Les avocats rejoignent l’entreprise au milieu de leur carrière : en 2019, 1/3 des juristes âgés de 30 à 44 ans sont titulaires du CAPA. Phénomène générationnel, les juristes de plus de 45 ans sont moins nombreux à posséder la capacité à la profession d’avocat : un quart d’entre eux seulement déclarent être titulaires de cette capacité d’avocat. Quant aux juristes les plus jeunes (moins de 34 ans), ils représentent des professionnels qui font le choix d’entrer directement dans l’entreprise après leurs diplômes de droit, sans diplôme d’avocat. Le métier de juriste d’entreprise est alors perçu comme une vocation pour les plus jeunes et une véritable évolution de carrières pour les plus expérimentés.
« Ces chiffres témoignent de la grande proximité entre deux différents modes d’exercice d’une même profession : avocat externe et juriste interne exercent le même rôle de conseil au bénéfice d’un client unique : l’entreprise », commente Laure Lavorel.
Féminisation de la profession
Le juriste masculin, un profil qui se raréfie ! En 2019, deux tiers des juristes d’entreprise sont des femmes ! La proportion de femmes dans la profession de juriste d’entreprise a fortement progressé en 10 ans, passant de 56 à 68 % (+ 12 points). La féminisation de la profession est une tendance de fond qui ne faiblit pas. En 2019, les juristes de moins de 30 ans sont très majoritairement des femmes (plus de 81 %, + 10 points en 10 ans). Quelle que soit la tranche d’âge, y compris celle des juristes de plus de 55 ans, les hommes demeurent minoritaires.
Spécialisation
La tendance est à la spécialisation même si une majorité des juristes d’entreprise restent généralistes
64 % des juristes indiquent occuper une fonction généraliste au sein de leur organisation.

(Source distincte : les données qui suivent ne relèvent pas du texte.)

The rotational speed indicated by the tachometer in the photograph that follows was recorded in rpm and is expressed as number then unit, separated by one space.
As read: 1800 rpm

Entre 2015 et 2019, la population des experts dans un domaine du droit a légèrement augmenté (+ 3 points en quatre ans), ce qui suggère une tendance à la spécialisation de la fonction de juriste en entreprise. Près d’un juriste-cadre sur deux s’identifie comme un spécialiste. Les directrices et les directeurs juridiques, quant à eux, sont polyvalents et 85 % déclarent gérer des dossiers généralistes. Ils sont seulement 15 % à être spécialisés dans un domaine spécifique.
Les spécialités les plus courantes chez les juristes sont : le droit des contrats (13%), le droit social (12%), le droit des sociétés (10%), le droit des NTIC (8%), la propriété intellectuelle (7%). A noter que 6% des juristes indiquent être spécialistes de la conformité.
Age
En 2019, l’âge médian des juriste d’entreprise est de 40 ans. En comparaison, cet âge médian était de 39 ans et 36 ans dans les enquêtes de 2015 et 2008.

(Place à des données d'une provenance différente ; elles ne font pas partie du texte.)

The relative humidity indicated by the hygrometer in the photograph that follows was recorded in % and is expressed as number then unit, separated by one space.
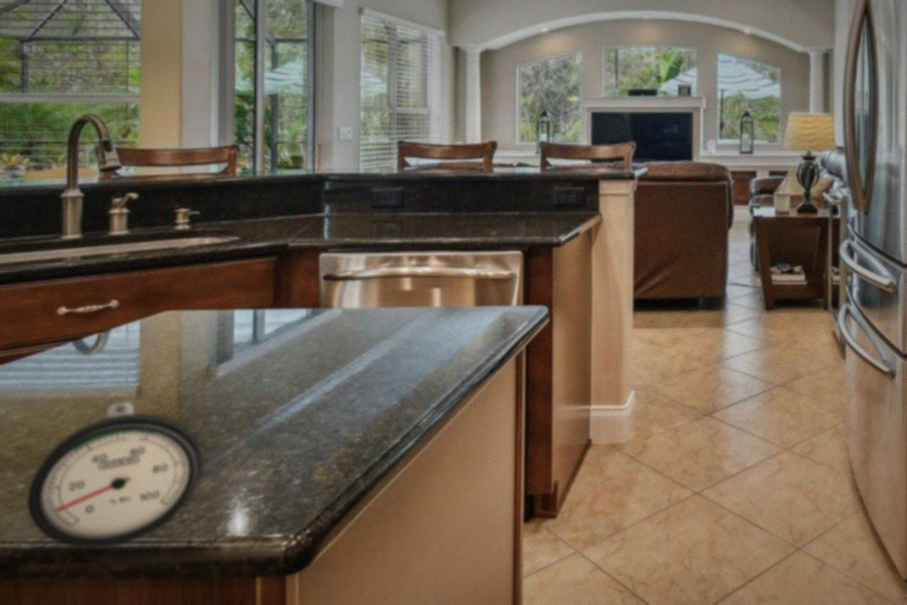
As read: 10 %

Avec un échantillon plus précis en 2019 sur les postes de direction juridique, les chiffres font mieux apparaître que les juristes de plus de 40 ans sont plus nombreux que les plus jeunes aujourd’hui. La proportion de juristes de plus de 40 ans est composée aujourd’hui de 53% des membres de cette profession contre 47% pour les moins de 40 ans.

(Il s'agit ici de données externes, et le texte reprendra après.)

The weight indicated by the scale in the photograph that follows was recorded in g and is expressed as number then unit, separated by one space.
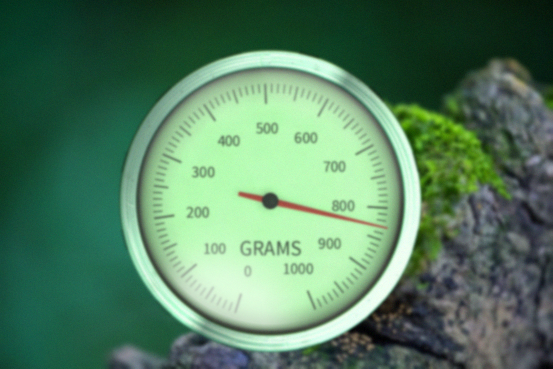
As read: 830 g
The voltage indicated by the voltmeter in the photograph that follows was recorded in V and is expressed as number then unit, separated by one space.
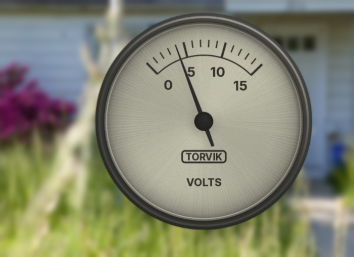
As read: 4 V
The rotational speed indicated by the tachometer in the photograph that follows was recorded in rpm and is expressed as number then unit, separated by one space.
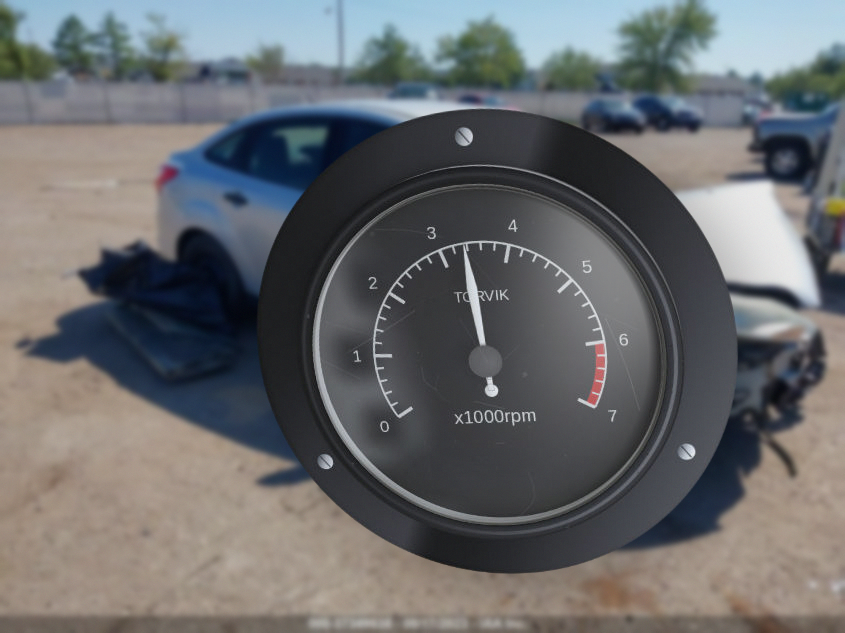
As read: 3400 rpm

Toutefois, la profession est bien homogène par tranche d’âge. En effet, la répartition équilibrée des jeunes juristes et juristes expérimentés indique
que les juristes juniors inscrivent davantage leur carrière dans la durée avec des perspectives de progression régulière dans le temps. Par ailleurs, les juristes constatent que leur profession se pérennise et se renouvelle mieux en fonction des besoins continus des entreprises.